Entah apa yang sudah Chuuya lakukan sampai Dazai begitu kejam malam ini. Mereka berada di pesta halloween dan seenak jidat Dazai menarik Chuuya ke kamar hanya karena mengenakan kostum manusia serigala dan memilih Treat dibanding Trick.

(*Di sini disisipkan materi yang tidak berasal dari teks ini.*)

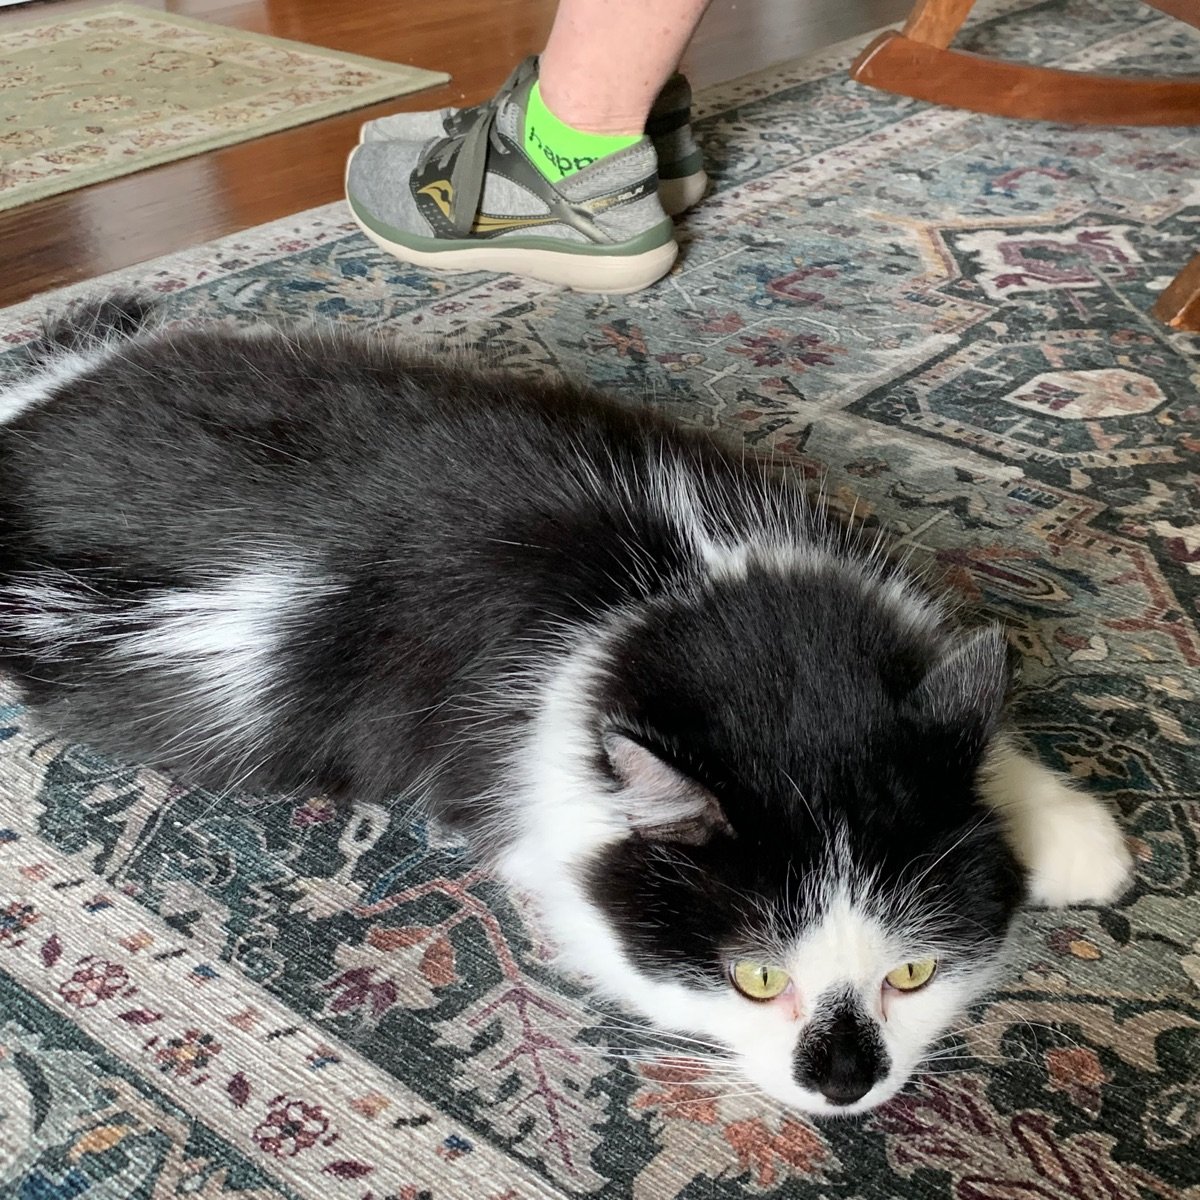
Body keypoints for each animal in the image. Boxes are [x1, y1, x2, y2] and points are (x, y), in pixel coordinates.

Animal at [0, 294, 1131, 1115]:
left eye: (914, 972)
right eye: (757, 980)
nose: (846, 1086)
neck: (677, 585)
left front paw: (1072, 832)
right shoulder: (536, 799)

Dazai dengan brutal menyiksa di belakang dan depan, mendesak serta menekan kedua bagian paling rawan Chuuya. Ia menggigit bibir. Menunggu Dazai merasa puas dengan tusukan, lalu meringis karena seperti ingin meledak.

"Dazai—"

Dazai melepas kukungan, membiarkan cairan Chuuya membasahi meja dan tangan. Sementara ia keluar di dalam dan membanjiri dengan kehangatan. Dazai tersenyum, "Tuan Serigala, aku sangat menyukaimu."

Lenguh Chuuya menjawab, seiring Dazai menarik dirinya. Membiarkan aliran semen bermuara dari liang Chuuya yang terbuka karena senggama.

"Keluarkan benda itu.." Chuuya mentitah. Masih menikmati gairah yang lewat namun sudah cukup akan rasa perih.

"Tidak bisa," Dazai mendorong plug jauh hingga Chuuya terlonjak. "Ah! Apa yang—"

"Chuuya adalah serigala," katanya, menggoda Chuuya dengan hujaman plug. "Ekormu akan menetap di dalam sampai hari berganti."